Bij concentratie per aandoening in steeds wisselende samenstelling van netwerken spelen medisch specialisten en ziekenhuizen een grote rol. Ik onderscheid drie modellen. In het eerste model zien medisch specialist en ziekenhuis af van een prominente rol in het netwerk. Men verwijst de patiënt voor een ingreep naar een daartoe aangewezen centrum. De medisch specialist, die voorheen deze ingrepen heeft gedaan, gaat iets anders doen en voor het ziekenhuis geldt hetzelfde. Concentratie in de meest eenvoudige zin van het woord. Er kan volstaan worden met budgetoverheveling en uitbreiding van capaciteit op de plaats, waar de zorg geconcentreerd gaat worden.

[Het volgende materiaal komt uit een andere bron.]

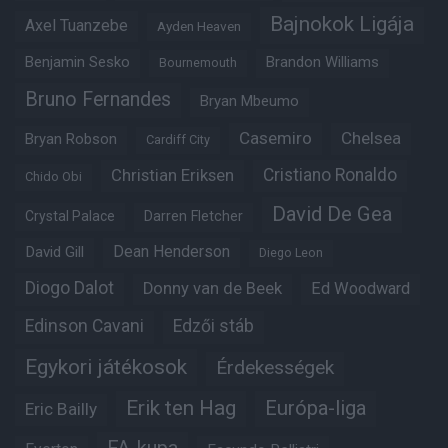
Bajnokok Ligája
Axel Tuanzebe
Ayden Heaven
Benjamin Sesko
Brandon Williams
Bournemouth
Bruno Fernandes
Bryan Mbeumo
Casemiro
Chelsea
Bryan Robson
Cardiff City
Christian Eriksen
Cristiano Ronaldo
Chido Obi
David De Gea
Crystal Palace
Darren Fletcher
Dean Henderson
David Gill
Diego Leon
Diogo Dalot
Donny van de Beek
Ed Woodward
Edinson Cavani
Edzői stáb
Egykori játékosok
Érdekességek
Erik ten Hag
Európa-liga
Eric Bailly
FA-kupa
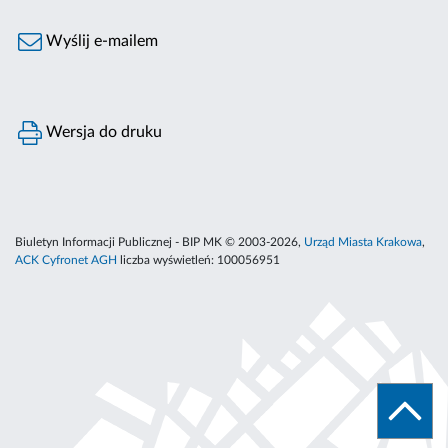
Wyślij e-mailem
Wersja do druku
Biuletyn Informacji Publicznej - BIP MK © 2003-2026,
Urząd Miasta Krakowa
,
ACK Cyfronet AGH
liczba wyświetleń:
100056951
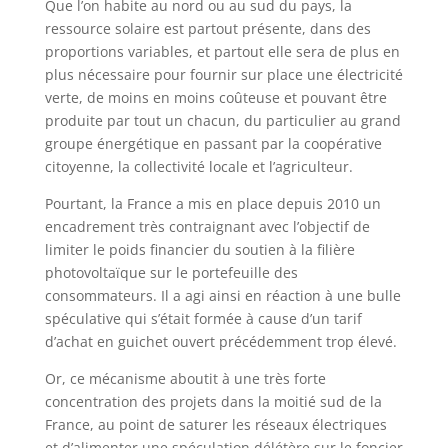
Que l’on habite au nord ou au sud du pays, la
ressource solaire est partout présente, dans des
proportions variables, et partout elle sera de plus en
plus nécessaire pour fournir sur place une électricité
verte, de moins en moins coûteuse et pouvant être
produite par tout un chacun, du particulier au grand
groupe énergétique en passant par la coopérative
citoyenne, la collectivité locale et l’agriculteur.
Pourtant, la France a mis en place depuis 2010 un
encadrement très contraignant avec l’objectif de
limiter le poids financier du soutien à la filière
photovoltaïque sur le portefeuille des
consommateurs. Il a agi ainsi en réaction à une bulle
spéculative qui s’était formée à cause d’un tarif
d’achat en guichet ouvert précédemment trop élevé.
Or, ce mécanisme aboutit à une très forte
concentration des projets dans la moitié sud de la
France, au point de saturer les réseaux électriques
et d’alimenter une spéculation délétère sur le foncier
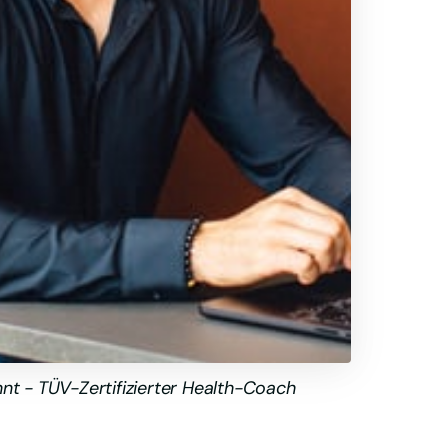
nt - TÜV-Zertifizierter Health-Coach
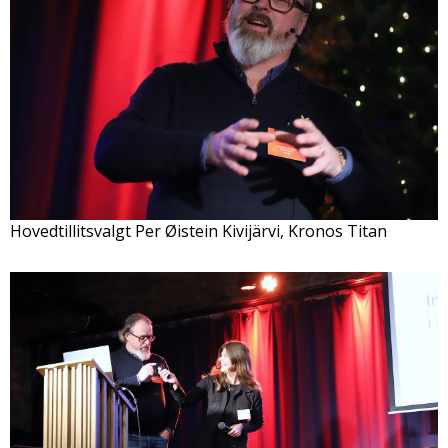
Hovedtillitsvalgt Per Øistein Kivijärvi, Kronos Titan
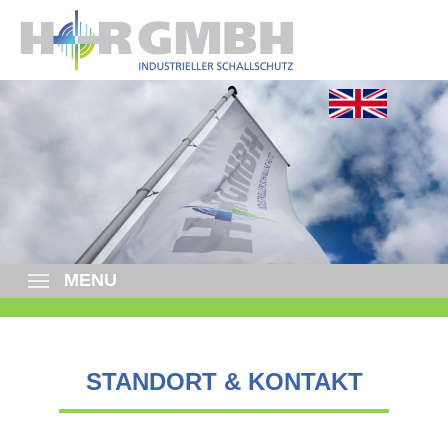
MENU
STANDORT & KONTAKT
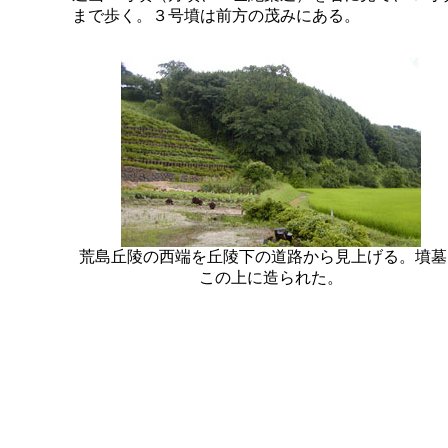
まで歩く。３号墳は前方の茂みにある。
荒島丘陵の西端を丘陵下の道路から見上げる。墳墓
この上に造られた。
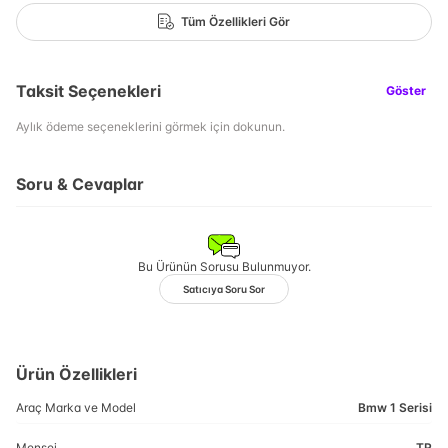
Tüm Özellikleri Gör
Taksit Seçenekleri
Göster
Aylık ödeme seçeneklerini görmek için dokunun.
Soru & Cevaplar
Bu Ürünün Sorusu Bulunmuyor.
Satıcıya Soru Sor
Ürün Özellikleri
Araç Marka ve Model
Bmw 1 Serisi
Menşei
TR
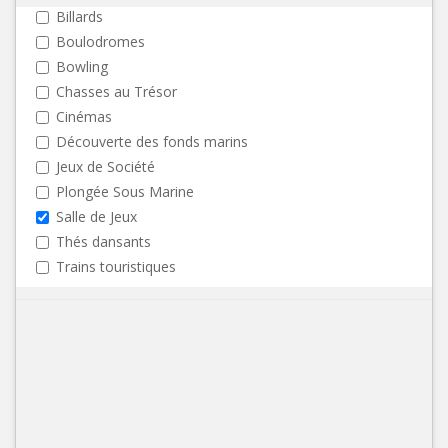
Billards
Boulodromes
Bowling
Chasses au Trésor
Cinémas
Découverte des fonds marins
Jeux de Société
Plongée Sous Marine
Salle de Jeux
Thés dansants
Trains touristiques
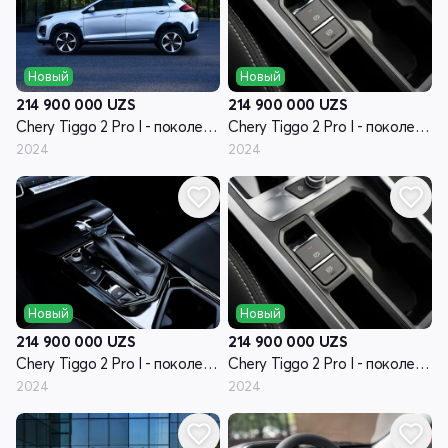
Новый
Новый
214 900 000
UZS
214 900 000
UZS
Chery Tiggo 2 Pro I - поколение
Chery Tiggo 2 Pro I - поколение
2024
2024
Новый
Новый
214 900 000
UZS
214 900 000
UZS
Chery Tiggo 2 Pro I - поколение
Chery Tiggo 2 Pro I - поколение
2024
2024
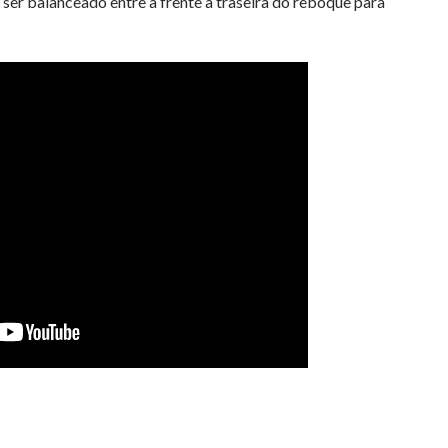
ser balanceado entre a frente a traseira do reboque para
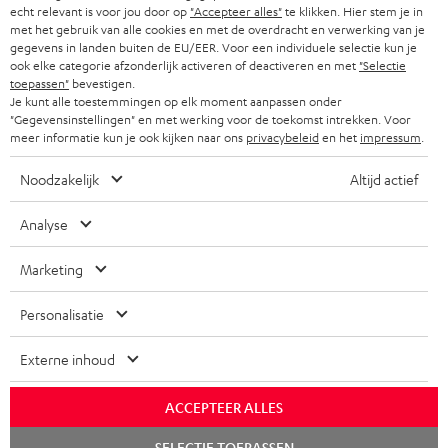
echt relevant is voor jou door op
"Accepteer alles"
te klikken. Hier stem je in
met het gebruik van alle cookies en met de overdracht en verwerking van je
gegevens in landen buiten de EU/EER. Voor een individuele selectie kun je
ook elke categorie afzonderlijk activeren of deactiveren en met
"Selectie
toepassen"
bevestigen.
Je kunt alle toestemmingen op elk moment aanpassen onder
"Gegevensinstellingen" en met werking voor de toekomst intrekken. Voor
meer informatie kun je ook kijken naar ons
privacybeleid
en het
impressum
.
Noodzakelijk
Altijd actief
Analyse
Marketing
Personalisatie
Externe inhoud
ACCEPTEER ALLES
Chat
SELECTIE TOEPASSEN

In het tweede model gaat het ziekenhuis akkoord met het staken van de ingrepen, maar wil de medisch specialist de ingrepen blijven doen. Vaak is ook dit eenvoudig op te lossen door een deelaanstelling, inclusief honorering, in het centrumziekenhuis te regelen voor de betrokken medisch specialist. En door goede afspraken te maken over de te leveren diensten alsmede over wel of niet doorgaan met deze constructie op het moment dat de betrokken medisch specialist met pensioen gaat of bij nader inzien toch niet beschikt over de benodigde skills.

De meest ingewikkelde situatie treedt op, als medisch specialist en ziekenhuis niet willen afzien van hun zorgaanbod. Dan dreigt een geforceerde concentratie met veel chagrijn of juist het uitblijven van concentratie, waarbij de kwaliteitswinst niet wordt behaald. Deze patstelling is mijns inziens alleen op te lossen door een nieuwe entiteit, het derde model, te maken, waarbij de bijdragende partijen ieder een aandeel krijgen in de nieuwe constructie. Dat is geen noviteit. De organisatievorm tussen LUMC, Erasmus MC en TU Delft voor het aanbieden van protonen-therapie of vergelijkbare vormen van samenwerking kunnen hiervoor model staan. De nieuwe entiteit kan wat betreft zorgverkoop vallen onder een van de founding fathers of kan zelf contracteren. Van belang is dat deze constructie de belangen van alle partijen blijft vertegenwoordigen. Denken en acteren vanuit één strategie en één portemonnee is van groot belang voor het slagen van deze vorm van samenwerking.

Voorafgaand aan deze uitwerking zal op centraal niveau per aandoening besloten moeten worden tot hoeveel centra het zorgaanbod beperkt wordt. Dat vraagt centrale coördinatie, een soort onafhankelijke marktmeester. Dus meer centrale regie en meer flexibiliteit wat betreft de omvang van een regio om te komen tot een optimaal zorgnetwerk.